Eradication of exotoxin A and its producer in freshwater by means of cold-vaporized hydrogen peroxide-enhanced SDBD: A sustainable processing

• Published in: Aquaculture Vol. 559; p. 738380
• Main Authors: Sohbatzadeh, Farshad, Haqpanah, Hanieh, Shabannejad, Amir, Yazdanshenas, Homayoon
• Format: Journal Article
• Language: English
• Published: Elsevier B.V 15.10.2022
• Subjects: Aquatic environments; Cold atmospheric plasma; Decontamination; Ecotoxicity; Exotoxin a; Gammarus roeseli; Pseudomonas aeruginosa; Gammarus roeseli; Decontamination; Aquatic environments; Ecotoxicity; Pseudomonas aeruginosa; Cold atmospheric plasma; Exotoxin a
• ISSN: 0044-8486; 1873-5622
• DOI: 10.1016/j.aquaculture.2022.738380

Pseudomonas aeruginosa is a multidrug-resistant bacterial strain with the ability to produce exotoxin A which can pose a serious threat to freshwater ecosystems by having pathogenicity against eukaryotes. Detoxification of exotoxin A and disinfection of P. aeruginosa are the main aims of this study. Using a high dosage of antibiotics might have more toxic effects on ecosystems while cold atmospheric plasma (CAP) can promise reliable, rapid, and environmentally friendly detoxification and disinfection. In this study we produced CAP reinforced by H2O2/H2O cold vapor to detoxify exotoxin A and inactivate P. aeruginosa in freshwater. We used Gammarus roeseli as the indicator of ecotoxicity in freshwater.

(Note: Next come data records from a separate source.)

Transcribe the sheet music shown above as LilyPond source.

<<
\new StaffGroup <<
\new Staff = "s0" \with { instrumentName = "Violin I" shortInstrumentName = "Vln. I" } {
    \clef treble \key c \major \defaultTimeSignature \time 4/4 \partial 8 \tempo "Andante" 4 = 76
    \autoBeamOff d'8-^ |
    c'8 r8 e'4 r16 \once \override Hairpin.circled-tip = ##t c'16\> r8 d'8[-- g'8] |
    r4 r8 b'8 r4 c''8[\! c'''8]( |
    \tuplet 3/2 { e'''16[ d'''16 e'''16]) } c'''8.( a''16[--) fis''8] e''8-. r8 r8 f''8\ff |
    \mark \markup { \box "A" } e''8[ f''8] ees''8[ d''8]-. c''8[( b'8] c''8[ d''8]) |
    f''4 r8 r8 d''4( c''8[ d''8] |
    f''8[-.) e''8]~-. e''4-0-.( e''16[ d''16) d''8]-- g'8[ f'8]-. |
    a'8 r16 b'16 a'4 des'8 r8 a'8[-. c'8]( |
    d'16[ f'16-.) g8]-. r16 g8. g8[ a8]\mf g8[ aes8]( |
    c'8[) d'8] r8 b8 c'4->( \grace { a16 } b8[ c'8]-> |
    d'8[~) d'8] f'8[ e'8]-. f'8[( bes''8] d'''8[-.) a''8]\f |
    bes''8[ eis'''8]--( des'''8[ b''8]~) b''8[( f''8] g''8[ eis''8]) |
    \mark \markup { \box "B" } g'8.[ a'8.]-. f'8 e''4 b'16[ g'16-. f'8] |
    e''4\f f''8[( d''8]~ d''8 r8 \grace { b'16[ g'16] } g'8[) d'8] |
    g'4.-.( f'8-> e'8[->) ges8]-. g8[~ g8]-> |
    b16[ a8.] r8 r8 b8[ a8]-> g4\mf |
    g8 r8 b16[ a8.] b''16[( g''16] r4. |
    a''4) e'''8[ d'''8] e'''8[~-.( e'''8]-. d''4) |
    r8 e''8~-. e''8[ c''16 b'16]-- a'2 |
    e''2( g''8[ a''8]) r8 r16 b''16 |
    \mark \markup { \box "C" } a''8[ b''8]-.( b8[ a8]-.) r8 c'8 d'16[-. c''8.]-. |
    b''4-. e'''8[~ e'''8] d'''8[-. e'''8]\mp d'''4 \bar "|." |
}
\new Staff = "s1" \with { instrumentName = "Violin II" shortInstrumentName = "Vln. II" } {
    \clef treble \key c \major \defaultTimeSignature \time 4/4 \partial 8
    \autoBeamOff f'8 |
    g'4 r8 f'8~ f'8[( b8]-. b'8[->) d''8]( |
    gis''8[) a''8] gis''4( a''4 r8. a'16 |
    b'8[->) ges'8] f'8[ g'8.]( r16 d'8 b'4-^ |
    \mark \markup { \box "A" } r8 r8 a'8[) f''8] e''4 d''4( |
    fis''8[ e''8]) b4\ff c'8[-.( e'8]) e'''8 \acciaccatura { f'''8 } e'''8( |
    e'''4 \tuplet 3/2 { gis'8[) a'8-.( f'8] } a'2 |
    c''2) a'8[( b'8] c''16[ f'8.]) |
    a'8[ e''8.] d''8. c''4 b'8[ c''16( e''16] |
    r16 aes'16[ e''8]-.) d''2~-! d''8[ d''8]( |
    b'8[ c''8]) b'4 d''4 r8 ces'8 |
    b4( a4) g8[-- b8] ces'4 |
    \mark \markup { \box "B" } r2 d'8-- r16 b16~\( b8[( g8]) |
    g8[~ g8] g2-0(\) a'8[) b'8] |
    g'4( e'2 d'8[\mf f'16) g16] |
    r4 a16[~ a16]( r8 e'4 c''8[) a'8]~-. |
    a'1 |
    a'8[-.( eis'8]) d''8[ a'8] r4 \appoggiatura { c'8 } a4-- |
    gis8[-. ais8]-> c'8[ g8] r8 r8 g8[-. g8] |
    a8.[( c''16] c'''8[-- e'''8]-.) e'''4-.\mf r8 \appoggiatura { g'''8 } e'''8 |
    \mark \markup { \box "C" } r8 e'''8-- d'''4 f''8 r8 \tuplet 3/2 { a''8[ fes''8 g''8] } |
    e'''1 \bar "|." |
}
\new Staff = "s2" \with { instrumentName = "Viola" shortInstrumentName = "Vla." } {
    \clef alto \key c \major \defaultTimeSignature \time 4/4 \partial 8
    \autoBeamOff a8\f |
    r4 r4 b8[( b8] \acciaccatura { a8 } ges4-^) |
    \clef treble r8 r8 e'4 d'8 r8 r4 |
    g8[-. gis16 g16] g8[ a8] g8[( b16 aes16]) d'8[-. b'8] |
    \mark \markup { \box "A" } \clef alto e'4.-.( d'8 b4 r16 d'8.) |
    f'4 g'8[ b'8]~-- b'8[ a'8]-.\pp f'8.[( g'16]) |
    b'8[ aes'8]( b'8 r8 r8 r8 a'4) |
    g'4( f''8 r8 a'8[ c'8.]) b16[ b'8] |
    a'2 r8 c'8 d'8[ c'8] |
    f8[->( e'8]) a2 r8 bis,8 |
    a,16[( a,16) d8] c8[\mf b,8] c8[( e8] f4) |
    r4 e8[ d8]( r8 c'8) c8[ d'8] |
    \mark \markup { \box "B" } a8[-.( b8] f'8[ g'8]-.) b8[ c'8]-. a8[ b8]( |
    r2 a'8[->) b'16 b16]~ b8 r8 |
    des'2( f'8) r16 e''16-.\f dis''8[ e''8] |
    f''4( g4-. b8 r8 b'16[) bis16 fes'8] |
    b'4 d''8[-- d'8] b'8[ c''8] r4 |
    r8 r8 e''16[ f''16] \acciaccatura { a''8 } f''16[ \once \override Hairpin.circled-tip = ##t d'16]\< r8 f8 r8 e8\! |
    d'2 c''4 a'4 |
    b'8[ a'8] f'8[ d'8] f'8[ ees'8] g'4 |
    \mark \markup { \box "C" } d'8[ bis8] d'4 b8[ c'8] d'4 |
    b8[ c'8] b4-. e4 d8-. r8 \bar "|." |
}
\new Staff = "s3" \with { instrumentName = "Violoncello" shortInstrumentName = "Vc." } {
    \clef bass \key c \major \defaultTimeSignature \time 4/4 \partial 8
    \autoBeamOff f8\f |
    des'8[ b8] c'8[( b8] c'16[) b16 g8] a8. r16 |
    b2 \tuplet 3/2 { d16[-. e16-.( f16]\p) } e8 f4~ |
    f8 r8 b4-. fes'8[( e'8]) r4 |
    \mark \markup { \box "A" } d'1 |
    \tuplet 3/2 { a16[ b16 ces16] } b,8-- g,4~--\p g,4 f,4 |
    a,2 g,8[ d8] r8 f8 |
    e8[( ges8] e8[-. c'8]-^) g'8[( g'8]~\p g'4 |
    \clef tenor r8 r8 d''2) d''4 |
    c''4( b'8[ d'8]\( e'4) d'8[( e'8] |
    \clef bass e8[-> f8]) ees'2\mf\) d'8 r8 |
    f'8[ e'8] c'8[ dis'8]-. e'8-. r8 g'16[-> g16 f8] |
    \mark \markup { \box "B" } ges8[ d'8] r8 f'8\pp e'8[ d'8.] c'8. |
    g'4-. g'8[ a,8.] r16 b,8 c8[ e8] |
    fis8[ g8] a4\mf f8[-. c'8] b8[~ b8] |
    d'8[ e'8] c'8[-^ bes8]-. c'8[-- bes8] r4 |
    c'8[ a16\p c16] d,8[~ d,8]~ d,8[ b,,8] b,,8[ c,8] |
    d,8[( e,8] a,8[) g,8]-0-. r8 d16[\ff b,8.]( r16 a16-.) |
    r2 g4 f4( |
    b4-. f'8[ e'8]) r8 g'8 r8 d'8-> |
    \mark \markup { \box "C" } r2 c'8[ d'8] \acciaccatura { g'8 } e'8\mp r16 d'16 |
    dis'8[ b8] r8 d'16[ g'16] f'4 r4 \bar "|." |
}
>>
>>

The mortality of G. roeseli individuals elucidated that 420 s of CAP-based treatment under a surface dielectric barrier discharge (SDBD) set up can effectively passivize exotoxin A in freshwater. Meanwhile, a considerable decline in the concentration of exotoxin A was observed in treated samples due to the disruption of the protein structure. Ignorable side effects and changes to the physiochemical properties were observed. On the other hand, 8.2-log reduction of P. aeruginosa viable cells was observed after 300 s of treatment by our CAP-based strategy. This study also showed that the combination of hydrogen peroxide and CAP can significantly increase the decontamination power of hydrogen peroxide and our strategy can eliminate the need of using high concentrations of H2O2 which decreases environmental concerns. •Eliminate the threat of exotoxin A and P. aeruginosa to the freshwater environments utilizing a novel CAP-based strategy.•Investigating possible side effects of cold atmospheric plasma on aquatic environments and its ecotoxicity by G. roeseli as a biomarker.•Evaluating the concentration of RONS to clarify their contribution to disinfection and detoxification effects of developed CAP-based setup.•Demonstrating the significant effect of plasma and cold vapor of hydrogen peroxide combination on increasing the power of decontamination and eliminating the need of using high concentrations of H2O2.